Arebella attended each monthly meeting, their angry words adding fuel to an ember flickering inside her. She was outraged by the squalor they lived in when the queens resided in such grandeur. When Queen Marguerite announced on the Queenly Reports that she planned to demolish the Jetée, Arebella knew she had to intervene. These were Torians, after all—her people. People she should be ruling.
Soon Arebella’s voice was the loudest in the revolt.
Arebella learned that Queenly Law dictated what could and couldn’t be shared between the quadrants, and those who lived and worked on the Jetée wanted to share everything. They wanted Eonist technology; they wanted the freshest Archian crops and the latest Ludist fashions and toys. But the queens would not allow that.
During these monthly meetings at the Jetée, Arebella’s focus widened past Toria’s borders and to the other quadrants. She realized it would not be enough to rule one quadrant.
But the information she’d gathered from the Jetée was limited, and biased. Arebella used what remained of her inheritance to hire a former palace handmaiden as a tutor. The woman didn’t know of Arebella’s true heritage. No one else did.
After a few lessons, Arebella asked the one question she desired the answer to the most: “Has there ever been only one queen of Quadara?” She had grown tired of hearing about the Quadrant Wars of long ago.
Her tutor stopped and looked at her. “No, Arebella. We’ve only had, and only will have, four rulers. One for each quadrant. In the early years of Quadara, there was one king, but the nation is most successful, and peaceful, when there are four queens. You know this.”
Arebella had shifted agitatedly in her chair. “Yes,” she replied, her dark brows lowering over her serious hazel eyes. “But has there ever been a time when there wasn’t anyone to inherit the throne?”
Her tutor had laughed, annoying Arebella further. “No. Since the inception of Queenly Law, we’ve always had four rulers. Ensuring the royal bloodline is of utmost importance to the queens.”
Arebella had pouted. “Could there be a time when there are less than four queens?”

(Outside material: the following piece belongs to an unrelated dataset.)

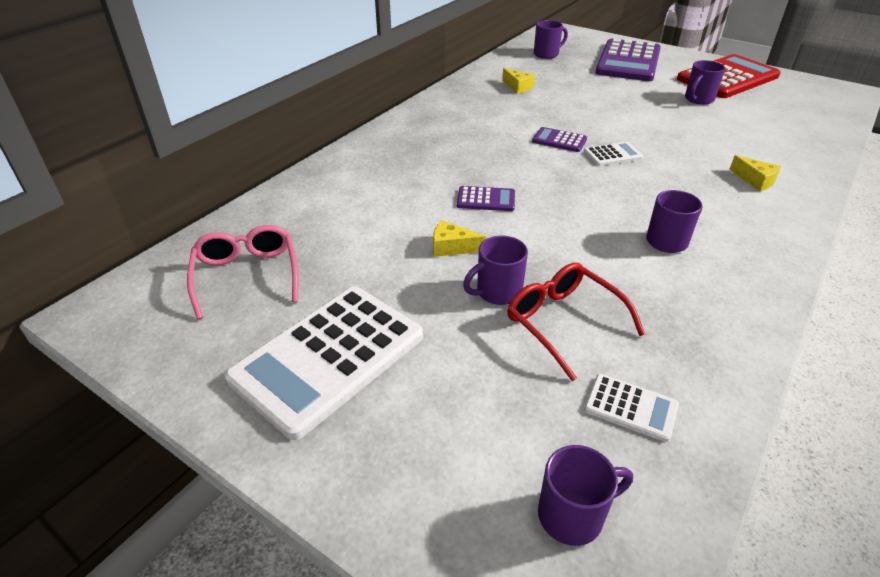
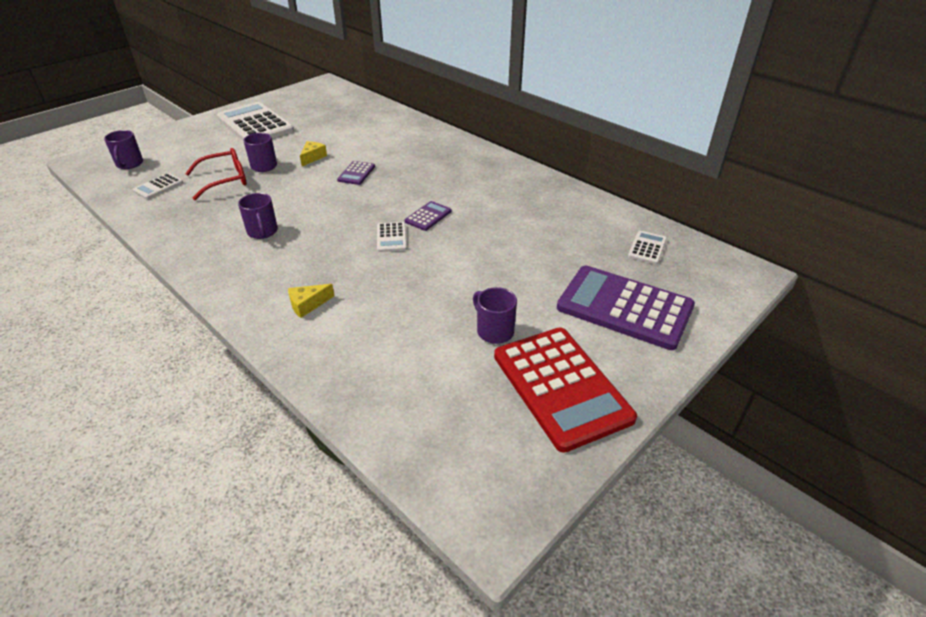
camera: 100 degrees right, 0 degrees up
(247, 276) = (327, 108): pink glasses -> none
(518, 87) = (548, 214): yellow cheese -> none
(547, 54) = (647, 248): purple mug -> white calculator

Her tutor didn’t pause to consider why Arebella would ask such a thing, for she was used to her pupil’s relentless questions, so she answered truthfully. “I suppose, if something happened to a queen before she had a child and if all her female relatives had passed to the quadrant without borders, then that quadrant would be without a queen.”
Arebella had leaned forward in her chair. This is getting interesting, she’d thought. “Then what?”
Her tutor had looked through her for a moment, as though she weren’t sure of the answer, for there had never been such an awful occurrence. “The other queens would fill in for that quadrant, I believe, until a suitable queen is found.”
“The queens will inherit the power of the dead queen? They’ll take over her quadrant?”
“Yes.” Her tutor’s expression had faltered then. “But don’t worry, that’s very unlikely to happen.”
Arebella had been quiet for the remainder of the lesson, not listening to another word her tutor had said. The only thought running through her usually busy mind was that if all the queens were to die, the remaining queen would inherit their power and would rule all the quadrants. That queen could change not only Toria, but the entire nation, for the better. The queen could tear down the walls that separated the quadrants and prevented Quadarians from traveling and sharing resources as they pleased. Torians would then have access to all Eonist technologies and medicines to advance their cities and ensure another plague outbreak would not occur. They could visit Ludia for vacation and revel in the unlimited entertainment on offer. They could travel to Archia and eat produce fresh from the trees—not weeks-old apples imported from the lush isle.